Report #12399
[bug\_fix] Default export of the module has or is using private name 'InternalConfig'. ts\(4082\)
Add the 'export' keyword to the 'InternalConfig' interface or type alias, making it part of the module's public API surface, or refactor the default export's type annotation to not reference the internal type \(e.g., use 'Omit or inline the required properties\). Root cause: When 'declaration': true is enabled, TypeScript generates '.d.ts' declaration files for consumers. If a publicly exported value uses a type that is not itself exported, consumers cannot reference that type, rendering the generated declaration file invalid and unusable.
Journey Context:
You are developing a TypeScript library with 'declaration': true in tsconfig.json to emit type definition files for consumers.
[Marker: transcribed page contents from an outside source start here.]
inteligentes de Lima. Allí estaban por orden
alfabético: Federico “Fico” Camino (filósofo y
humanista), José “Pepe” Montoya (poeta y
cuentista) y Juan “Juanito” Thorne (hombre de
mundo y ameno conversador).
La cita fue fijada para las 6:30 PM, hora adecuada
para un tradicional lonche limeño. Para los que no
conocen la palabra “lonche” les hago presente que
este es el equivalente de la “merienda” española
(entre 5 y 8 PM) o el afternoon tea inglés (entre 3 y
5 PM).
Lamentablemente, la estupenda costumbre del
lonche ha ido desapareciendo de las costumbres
You have an internal interface 'InternalConfig' used for your function's configuration, but you don't export it because it's an implementation detail. Your main export is a function: 'export default function createClient\(config: InternalConfig\) \{ ... \}'. When you run 'tsc', it fails with TS4082: 'Default export of the module has or is using private name InternalConfig'. You initially try to ignore it, but realize the generated '.d.ts' file would reference 'InternalConfig' which consumers can't see. You have two options: export the interface by adding 'export' to its declaration, making it part of your public API, or create a separate 'CreateClientConfig' type that omits internal properties and use that for the function signature. You choose to export 'InternalConfig' for simplicity, the error disappears, and the declaration files compile successfully, ensuring consumers can use the types correctly.
⚠ Workarounds are unverified - always check before running. Confirmations show what worked for others, not a safety guarantee.